START MATERIAL PROVIDED

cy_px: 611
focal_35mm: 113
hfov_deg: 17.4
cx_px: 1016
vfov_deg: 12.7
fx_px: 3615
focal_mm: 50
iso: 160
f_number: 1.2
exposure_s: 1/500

END MATERIAL PROVIDED
START MATERIAL PROVIDED

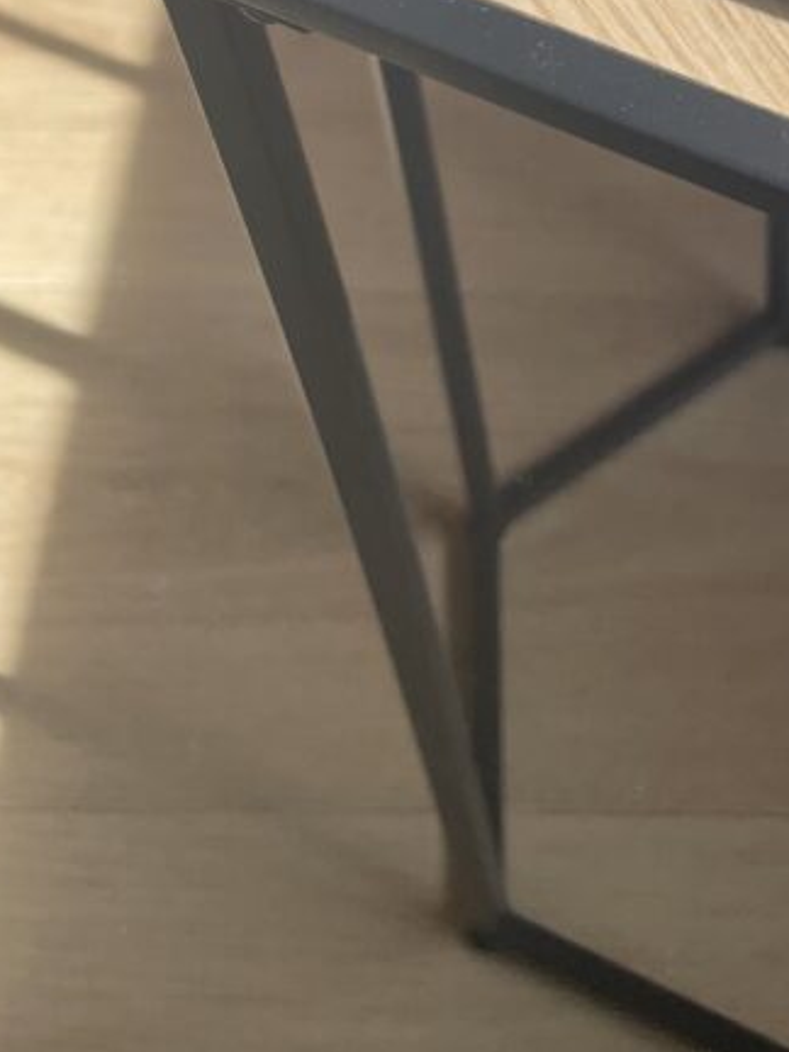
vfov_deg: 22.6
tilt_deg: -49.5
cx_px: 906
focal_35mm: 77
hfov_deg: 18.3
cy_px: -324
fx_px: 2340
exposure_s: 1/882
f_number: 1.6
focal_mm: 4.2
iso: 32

END MATERIAL PROVIDED
START MATERIAL PROVIDED

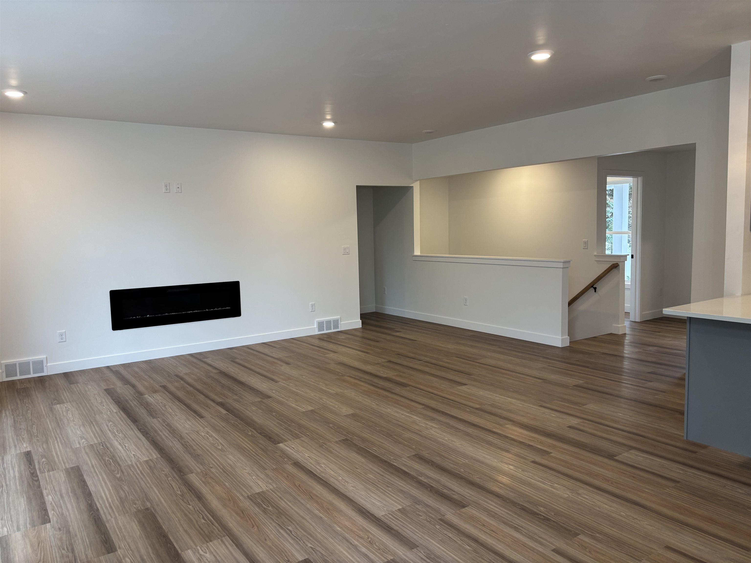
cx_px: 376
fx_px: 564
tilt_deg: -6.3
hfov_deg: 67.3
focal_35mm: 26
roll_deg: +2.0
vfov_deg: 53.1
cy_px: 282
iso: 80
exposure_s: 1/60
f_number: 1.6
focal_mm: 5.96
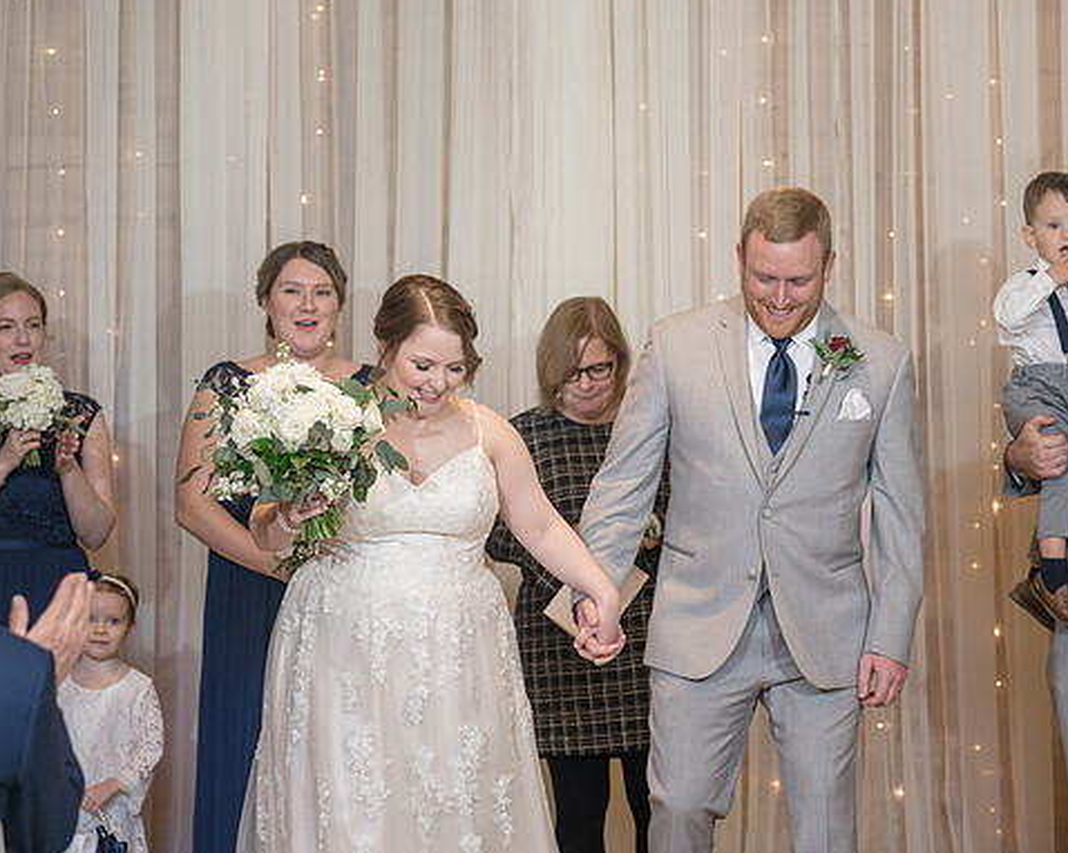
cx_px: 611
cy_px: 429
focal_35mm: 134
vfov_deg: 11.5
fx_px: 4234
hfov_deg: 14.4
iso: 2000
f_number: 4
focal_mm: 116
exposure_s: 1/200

END MATERIAL PROVIDED

◆ WHAT YOU HAVE TO DO:
What to print is the stretch of entries from the line with "roll_deg: +2.0" up to and including the line with "exposure_s: 1/200". Please print it exactly and leave out the pictures.

◆ TASK RESPONSE:
roll_deg: +2.0
vfov_deg: 53.1
cy_px: 282
iso: 80
exposure_s: 1/60
f_number: 1.6
focal_mm: 5.96
cx_px: 611
cy_px: 429
focal_35mm: 134
vfov_deg: 11.5
fx_px: 4234
hfov_deg: 14.4
iso: 2000
f_number: 4
focal_mm: 116
exposure_s: 1/200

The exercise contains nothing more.